Sunday, February 20, 2011

Skunk Hour

I feel like "Skunk Hour" rounds out this section of poems rather well. It hits on several of themes of the section: his family members (mostly focused on his father), his illness, and the colors (with a focus on blue), and nature. The very first verse stanza seems to be about his grandparents. The allusion to "first selectman" who would otherwise serve as the head of the town or village could be a reference to his grandfather whom Lowell looked up to. The fact that the first selectman is also a farmer, and Lowell refers to his Grandfather owning a farm in "My Last Afternoon with Uncle Devereux Winslow," also helps this assumption. The hermit heiress' son being a bishop then would reflect the first poem of the section which focuses on the death of Lowell's uncle. The second stanza also seems to be a reflection of the first few poems with the mention of "hierarchic privacy," and "Queen Victoria's century."

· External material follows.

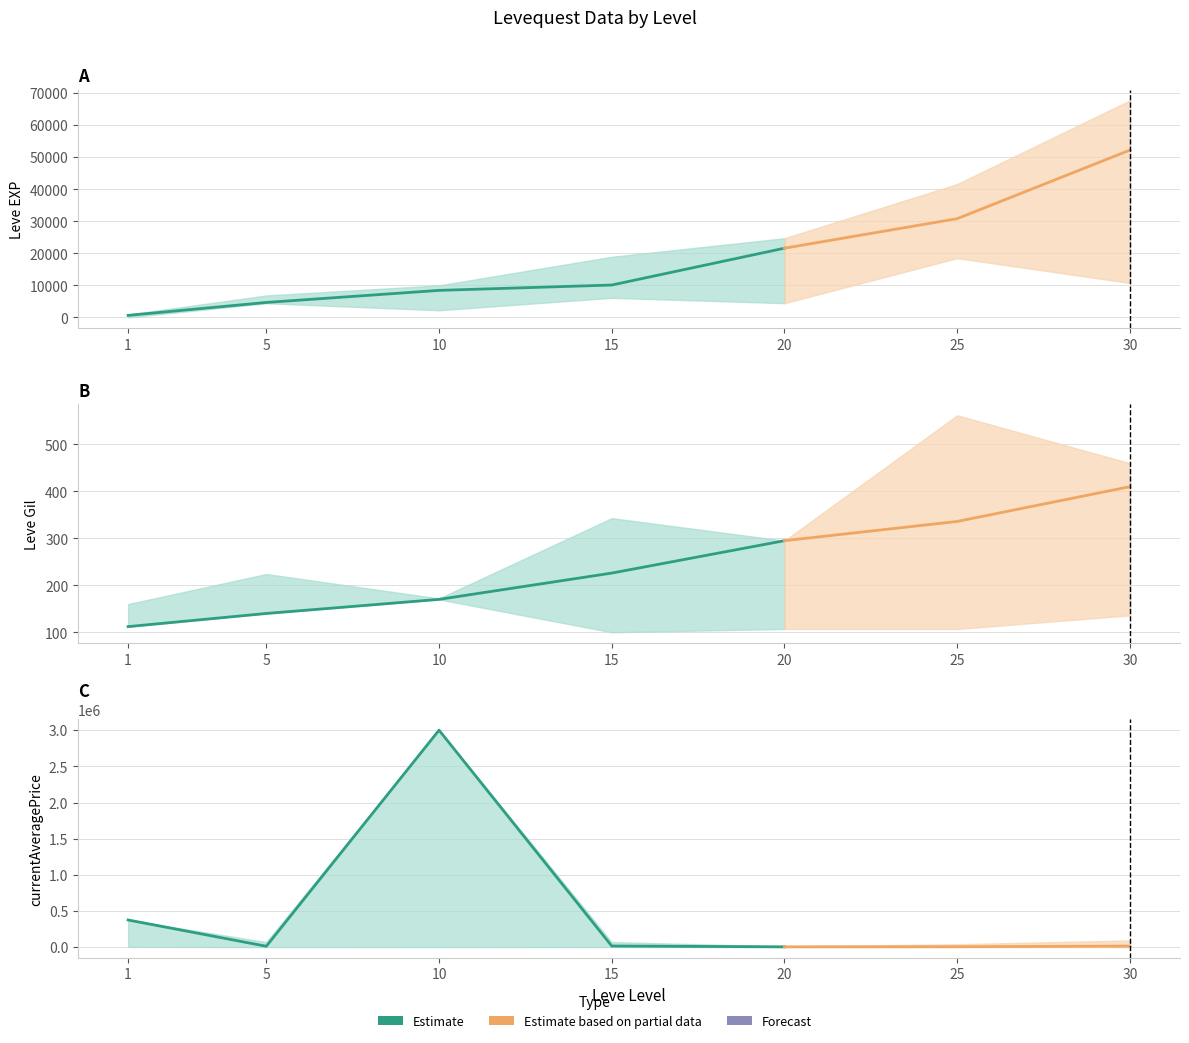

Is it true that currentAveragePrice equals 1555 at 20?

True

The third and fourth stanza are more about the poems involving his parents. Especially given the language: L.L. Bean (a recreational store), lobstermen, summer millionaire, etc. (clearly all pertaining to his father who once served in the Navy). The fifth and sixth stanzas reflect the poems like "Waking in the Blue" and "Home After Three Months Away" which deal directly with Lowell's struggle with his psychological issues and the time he spent in a sanitarium. He bluntly ends the fourth stanza with "My mind's not right." Then further adds to a description of his own suffering with "...I hear/my ill-spirit sob in each blood cell,/as if my hand were at its throat.../I myself am hell."

Finally, we end the poem with the final two stanzas describing a night in the life of a family of skunks while Lowell watches. Descriptions of nature from Lowell's perspective hearken to the last few poems of this section such as "Memories of West Street and Lepke" and "Man and
Wife." Both of the aforementioned poems describe Lowell (or the narrator) admiring nature. In "Memories" he talks about the lives going on around him and even mentions "the man/scavenging filth in the back alley trash cans" very much so like the skunks in "Skunk Hour." All of the references to black and white objects in the last two stanzas (skunks, white stripes, moonlight, moonstruck eyes, chalk-dry, sour cream, ostrich tail) sends me back to the very first poem of the selection ("My Last Afternoon") in which he mentions his uncle blending "to the one color" right after he describes a black pile and a white pile. Given all of these references to the earlier poems, and the progression of the final poem itself, I would have to say that it is the perfect way to end the entire section.